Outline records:

_ _ _

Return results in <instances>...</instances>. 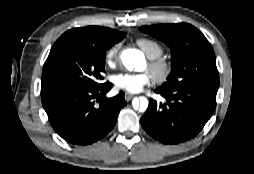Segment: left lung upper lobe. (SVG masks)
Returning a JSON list of instances; mask_svg holds the SVG:
<instances>
[{
    "label": "left lung upper lobe",
    "mask_w": 254,
    "mask_h": 174,
    "mask_svg": "<svg viewBox=\"0 0 254 174\" xmlns=\"http://www.w3.org/2000/svg\"><path fill=\"white\" fill-rule=\"evenodd\" d=\"M165 42L171 49L172 69L159 88L174 91L190 85L216 88L219 76L215 54L205 36L187 23L151 25L139 28Z\"/></svg>",
    "instance_id": "1"
}]
</instances>
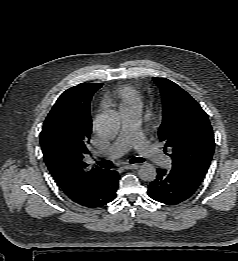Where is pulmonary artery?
Segmentation results:
<instances>
[{"instance_id": "1", "label": "pulmonary artery", "mask_w": 238, "mask_h": 261, "mask_svg": "<svg viewBox=\"0 0 238 261\" xmlns=\"http://www.w3.org/2000/svg\"><path fill=\"white\" fill-rule=\"evenodd\" d=\"M122 128L117 139L101 154L110 159L118 158L135 148L142 156L153 163L168 167L171 159L163 155L150 144L140 131V113L130 112L122 114Z\"/></svg>"}]
</instances>
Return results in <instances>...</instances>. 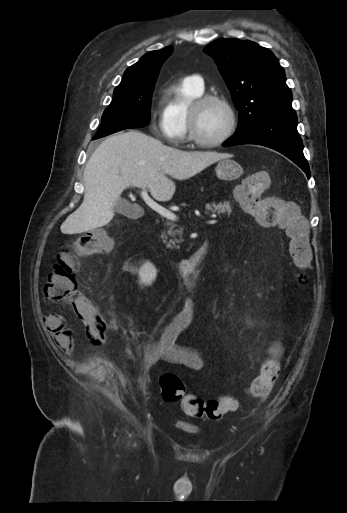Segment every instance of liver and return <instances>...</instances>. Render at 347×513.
I'll use <instances>...</instances> for the list:
<instances>
[{
	"instance_id": "obj_1",
	"label": "liver",
	"mask_w": 347,
	"mask_h": 513,
	"mask_svg": "<svg viewBox=\"0 0 347 513\" xmlns=\"http://www.w3.org/2000/svg\"><path fill=\"white\" fill-rule=\"evenodd\" d=\"M232 155L213 151L185 152L131 130L106 138L84 170L85 194L81 206L61 225L63 234H77L107 225L114 206L129 186H144L158 201H168L177 180H187L216 161Z\"/></svg>"
}]
</instances>
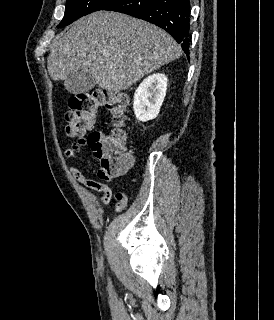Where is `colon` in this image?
<instances>
[{
	"instance_id": "5ec220e1",
	"label": "colon",
	"mask_w": 274,
	"mask_h": 320,
	"mask_svg": "<svg viewBox=\"0 0 274 320\" xmlns=\"http://www.w3.org/2000/svg\"><path fill=\"white\" fill-rule=\"evenodd\" d=\"M126 104L125 96H112L102 89L79 92L67 101L66 134H86V138H91L93 150L101 157V170L112 177L124 174L133 164V156L124 152L127 137L121 127L126 119ZM100 109L109 113L114 124L112 131L103 133L90 130V120H96ZM115 196L126 194L124 190H119Z\"/></svg>"
}]
</instances>
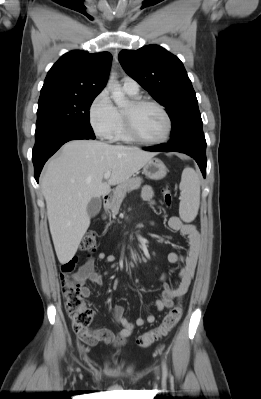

_ _ _

Pull out every line of the data above in which the word "list" appears.

Returning a JSON list of instances; mask_svg holds the SVG:
I'll use <instances>...</instances> for the list:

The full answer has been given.